Однажды марксистский князь давал обед в Кахетии. Белла сидела по правую руку князя-секретаря, принимая его льстивые речи, а на другом конце огромного стола сидел еще один москвичишко, так называемый поэт, пропахший ссаками сученок-сталинист. Желая тут потрафить кахетинцам и заслужить стакан на опохмелку, поэтишко привстал над коньяками и тост за Сталина как сына Сакартвело скрипучим голосом провозгласил. Гульба затихла и грузины смолкли, усы повесив, шевеля бровями, продажностью московского народа в который раз в душе поражены. Тогда над шашлыками и сациви вдруг Беллина туфля промчалась резво, великолепным попаданьем в рыло ничтожество навек посрамлено. Все пьем за Беллу, князь провозглашает, и весь актив, забыв про сталиниста, второй туфлей черпая цинандали, поплыл, врастая в пьяный коммунизм.
«Сны о Грузии» – самый внушительный сборник Ахмадулиной, том в 541 страницу, из них чуть ли не треть – переводы из Бараташвили, Галактиона Табидзе, Тициана Табидзе, Симона Чиковани, Отара Чиладзе… Среди карнавального шума сделана была серьезная и в высшем смысле профессиональная работа, иные стихи стали русскими шедеврами, сохранив свою грузинскость.
«Молитва во время бомбежки» Симона Чиковани читалась сотни раз с русских эстрад, и это всякий раз была общая молитва всего того, что живо еще в двух народах, в огромном одном и растерянном, и в другом, малом и гордом.
Вот входит друг Отар Чиладзе со своим лицом индейца в какое-то малошикарное питейное заведение…
Он делит его, конечно, и с Беллой. Друзья обеих словесностей видят поэтов за колченогим столиком. Не в ту ли ночь Белла разглядела следующую фазу своей поэзии, о которой речь впереди.

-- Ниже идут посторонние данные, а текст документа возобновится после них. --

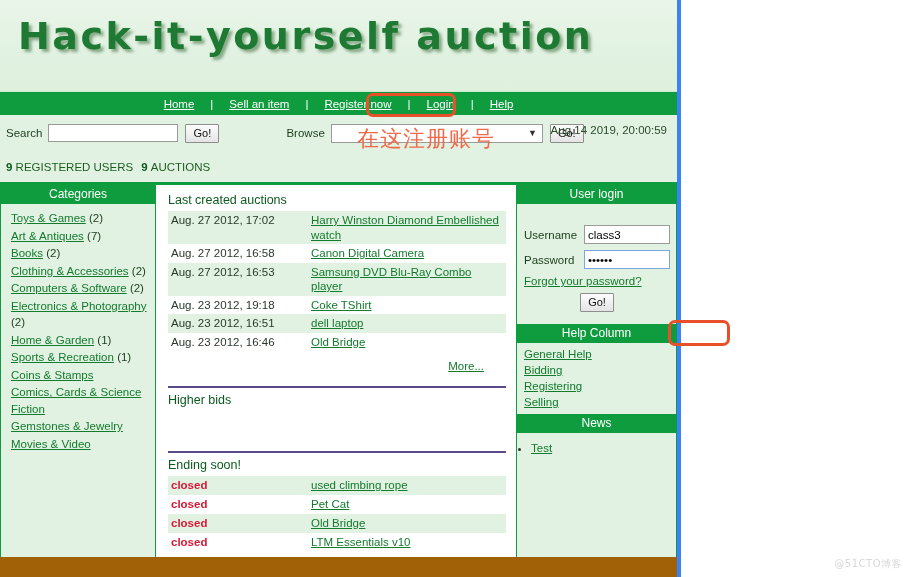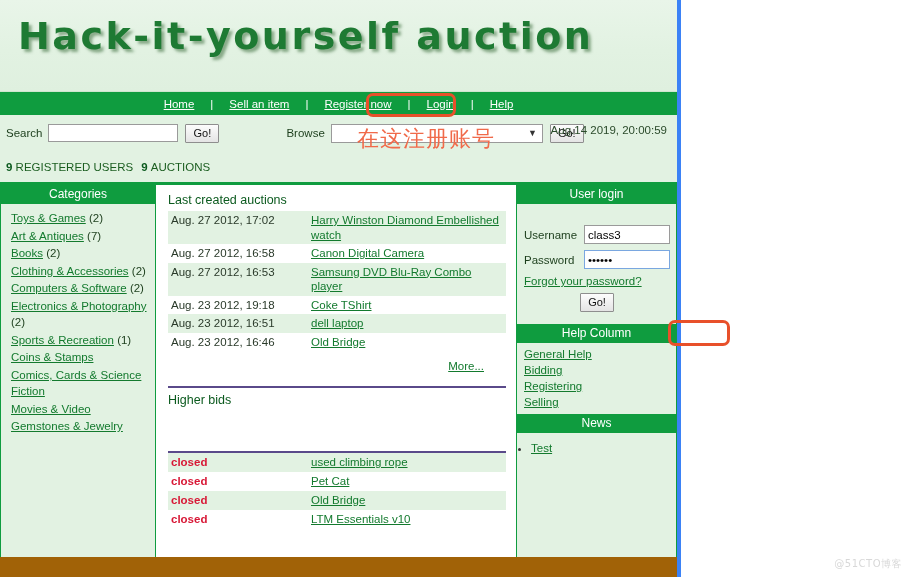--- a/index.html
+++ b/index.html
@@ -314,25 +314,26 @@
 
       <div class="leftcol">
         <div class="colhead">Categories</div>
         <div class="catlist">
           <div><a>Toys &amp; Games</a> <span>(2)</span></div>
           <div><a>Art &amp; Antiques</a> <span>(7)</span></div>
           <div><a>Books</a> <span>(2)</span></div>
           <div><a>Clothing &amp; Accessories</a> <span>(2)</span></div>
           <div><a>Computers &amp; Software</a> <span>(2)</span></div>
           <div><a>Electronics &amp; Photography</a> <span>(2)</span></div>
+          <div><a>Home &amp; Garden</a> <span>(1)</span></div>
           <div><a>Sports &amp; Recreation</a> <span>(1)</span></div>
           <div><a>Coins &amp; Stamps</a></div>
           <div><a>Comics, Cards &amp; Science Fiction</a></div>
+          <div><a>Gemstones &amp; Jewelry</a></div>
           <div><a>Movies &amp; Video</a></div>
-          <div><a>Gemstones &amp; Jewelry</a></div>
         </div>
       </div>
 
       <div class="midcol">
         <div class="sechead">Last created auctions</div>
         <table class="auc">
           <tbody>
               <tr>
             <td class="date">Aug. 27 2012, 17:02</td>
             <td><a>Harry Winston Diamond Embellished watch</a></td>
@@ -361,20 +362,21 @@
           </table>
         <div class="more">
           <a>More...</a>
         </div>
 
         <hr class="rule">
         <div class="sechead">Higher bids</div>
         <div style="height:26px"></div>
 
         <hr class="rule">
+        <div class="sechead">Ending soon!</div>
         <table class="closed">
           <tbody>
               <tr>
             <td class="status">closed</td>
             <td><a>used climbing rope</a></td>
           </tr>
           <tr>
             <td class="status">closed</td>
             <td><a>Pet Cat</a></td>
           </tr>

Пока что в соответствии с законами неведомых гармоний начинается бриллиантовый период в карьере Ахмадулиной, в том смысле, что она становится своего рода «бриллиантом Империи». С ней происходит в принципе то же, что и со всеми поэтами «поэтической лихорадки». Ореолы противоречивости, непредсказуемости над головами Евтушенко и Вознесенского лысели с каждым годом, они становятся национальным советским достоянием, Окуджава из «хулигана с гитарой» (как его гвоздили газеты в 60-е годы) год за годом превращается в солидного литературного партийца, хоть и с либеральным душком. Белла – становится «звездой голубого экрана».
Едва ли не каждую неделю появлялась она перед миллионами «сограждан усталых», никогда не изменяя себе, не подхалимствуя власти, но только лишь делая вид, что власти этой, с ее страннейшей системой логики, просто нет на дворе. Есть мир красоты, как бы настаивала она, он существует, есть русская речь, прекрасные архаические обороты, есть белый снег и холмы Грузии, тени Пушкина и Лермонтова, жива убиенная вами Марина, День-Рафаэль встает над ровныя долины…
Быть может, власть эту, которая лишь только лестью и ложью жива, такая «позиция художника» и не устраивала, однако людей власти сама художница восхищала: так далеко зашли дела. Министр телевидения нередко снимал с полки томик Ахмадулиной и застывал в задумчивости, как мусульманин на намазе, жены гэбистов шептали строки ее стихов. Что ж, ведь нельзя ж и эту публику не делить, одним миром мазать. Помнится, в одной компании случилось быть nape-другой таких молодцов. Поднабравшись, стали выяснять, кто крупней по части человеческих качеств. Один сказал: я хоть и на государство работаю (так у них называется принадлежность к тайному ордену), а подлостей не делаю. Раз пять за вечер повторена была эта фраза.
Белла в этот период стала уподобляться антикварной мебели. В «домах» полагалось ее иметь – реставрируемое благородство. В какой-то степени она, будто герой из «Хулио Хуренито», как бы выписала себе справку о протекции государства в качестве памятника старины. Времена изменились, и уже не требовалось мандельштамовской «прививки от расстрела».